How could they think so? Why are people so misinformed about the leading candidates' support for the war?

Well, maybe because the candidates are lying about their positions:

A damning video. (via) One that -- in a sane world -- would cripple Hilary Clinton's candidacy. But, of course, we don't live in a sane world.

Now, Obama is saying some terrible things too. And his Iraq stance is, so far as I can tell, not much better than Clinton's. (Edwards' might be better -- I frankly don't know; I haven't looked into it enough. I'll have to study the issue if my primary vote will actually matter. Otherwise I'm voting for Kucinich as a protest vote. (Update: Edwards is certainly saying some good things.))

But what the candidates are saying isn't everything. And there's at least one very telling indication that Obama would be significantly better than Clinton (once again via):
The well-publicized contrast between Hillary Clinton's early backing of the Bush administration's war effort and Barack Obama's early opposition, has to a degree been replicated in the less visible network of foreign policy advisers that each candidate has cultivated -- the early war opponents by Obama, and the one-time hawks by Clinton. The differing histories of the candidates on Iraq, reinforced by the parallel commitments of their advisers, suggests - but does not guarantee - that Clinton and Obama would, if elected, adopt substantially dissimilar approaches to international relations and to national security threats. If the past and the advisers are a guide, then Clinton would be expected to adopt a tougher line, and would be likely to threaten, and perhaps use, force more readily than Obama.
Clinton supported the war; Clinton is hiring people who supported the war. Obama didn't, and isn't. Thus for now I'm supporting Obama, on the theory that he is the realistic anti-Clinton.

But for the most part I am bitterly disappointed in the Democrats. Not only for what they are likely to do in the next week about the Petraeus sham -- but for what they are likely to do in 2008.
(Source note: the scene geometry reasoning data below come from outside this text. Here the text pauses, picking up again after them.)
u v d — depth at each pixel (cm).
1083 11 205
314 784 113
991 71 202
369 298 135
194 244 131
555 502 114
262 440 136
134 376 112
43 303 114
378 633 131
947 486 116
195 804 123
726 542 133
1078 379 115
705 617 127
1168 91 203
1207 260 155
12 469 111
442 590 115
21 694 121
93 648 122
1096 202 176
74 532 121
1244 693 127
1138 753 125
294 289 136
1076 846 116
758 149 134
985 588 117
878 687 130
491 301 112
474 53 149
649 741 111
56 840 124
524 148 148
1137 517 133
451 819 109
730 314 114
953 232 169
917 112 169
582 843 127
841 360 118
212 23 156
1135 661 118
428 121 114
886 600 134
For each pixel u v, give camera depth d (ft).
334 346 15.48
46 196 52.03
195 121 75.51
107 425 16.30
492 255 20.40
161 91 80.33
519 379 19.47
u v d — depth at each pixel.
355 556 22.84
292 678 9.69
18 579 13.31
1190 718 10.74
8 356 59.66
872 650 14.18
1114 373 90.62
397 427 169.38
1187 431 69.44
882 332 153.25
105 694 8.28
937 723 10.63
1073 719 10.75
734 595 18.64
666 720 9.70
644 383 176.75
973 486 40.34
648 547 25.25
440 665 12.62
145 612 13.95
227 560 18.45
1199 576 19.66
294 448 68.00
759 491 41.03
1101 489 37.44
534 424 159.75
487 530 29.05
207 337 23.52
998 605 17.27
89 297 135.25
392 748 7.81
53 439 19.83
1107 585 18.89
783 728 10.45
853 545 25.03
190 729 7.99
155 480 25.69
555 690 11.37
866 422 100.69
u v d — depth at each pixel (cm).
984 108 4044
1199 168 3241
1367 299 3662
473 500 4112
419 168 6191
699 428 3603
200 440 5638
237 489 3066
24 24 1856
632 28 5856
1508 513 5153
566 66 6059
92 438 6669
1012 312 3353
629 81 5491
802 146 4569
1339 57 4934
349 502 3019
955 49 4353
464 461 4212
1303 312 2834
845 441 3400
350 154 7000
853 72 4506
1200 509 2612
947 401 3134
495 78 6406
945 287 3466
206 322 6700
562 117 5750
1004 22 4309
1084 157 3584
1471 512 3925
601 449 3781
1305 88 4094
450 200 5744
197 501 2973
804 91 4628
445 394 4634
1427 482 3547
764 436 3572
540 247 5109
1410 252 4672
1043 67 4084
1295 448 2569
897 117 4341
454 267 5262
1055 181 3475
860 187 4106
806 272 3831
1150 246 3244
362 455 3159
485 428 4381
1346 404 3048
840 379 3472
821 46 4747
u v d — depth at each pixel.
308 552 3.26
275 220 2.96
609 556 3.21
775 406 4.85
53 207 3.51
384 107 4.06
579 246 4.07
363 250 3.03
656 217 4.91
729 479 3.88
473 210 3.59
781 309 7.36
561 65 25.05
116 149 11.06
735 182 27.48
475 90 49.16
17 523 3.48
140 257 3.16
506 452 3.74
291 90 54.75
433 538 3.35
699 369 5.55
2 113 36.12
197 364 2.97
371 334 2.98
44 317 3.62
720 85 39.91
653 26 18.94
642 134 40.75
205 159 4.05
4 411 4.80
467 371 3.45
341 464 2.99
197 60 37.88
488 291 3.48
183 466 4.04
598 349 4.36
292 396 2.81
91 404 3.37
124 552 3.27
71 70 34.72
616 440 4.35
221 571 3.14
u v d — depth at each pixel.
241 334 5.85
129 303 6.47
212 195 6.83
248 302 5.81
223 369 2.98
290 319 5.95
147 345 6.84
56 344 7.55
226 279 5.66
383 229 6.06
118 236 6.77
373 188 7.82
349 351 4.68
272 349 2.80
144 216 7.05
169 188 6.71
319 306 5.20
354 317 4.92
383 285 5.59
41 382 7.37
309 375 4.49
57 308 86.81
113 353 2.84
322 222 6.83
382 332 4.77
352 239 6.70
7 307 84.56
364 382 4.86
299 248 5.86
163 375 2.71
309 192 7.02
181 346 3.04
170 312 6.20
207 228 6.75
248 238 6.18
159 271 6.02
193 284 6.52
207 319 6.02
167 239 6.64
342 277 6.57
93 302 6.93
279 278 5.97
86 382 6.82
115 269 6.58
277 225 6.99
Krugman, in his justifiably-widely-linked but NYT-firewalled column today, (update: try here), said:
Voters are exasperated with the Democrats, not because they think Congressional leaders are too liberal, but because they don’t see Congress doing anything to stop the war.
And also said that he's afraid that
Democrats will look at Gen. Petraeus’s uniform and medals and fall into their usual cringe. They won’t ask hard questions out of fear that someone might accuse them of attacking the military. After the testimony, they’ll desperately try to get Republicans to agree to a resolution that politely asks President Bush to maybe, possibly, withdraw some troops, if he feels like it.
And part of me is afraid of that too. Afraid that they're too cowardly to stand up to a despised president on his most-despised policy.

But more of me is afraid that they're not afraid. More of me is afraid that they're doing it, not out of fear, but out of conviction.

And lying to us about it. Because, like Nixon, they know the public wants the war to end. And so their secret plan for peace will be the same as his was: more war.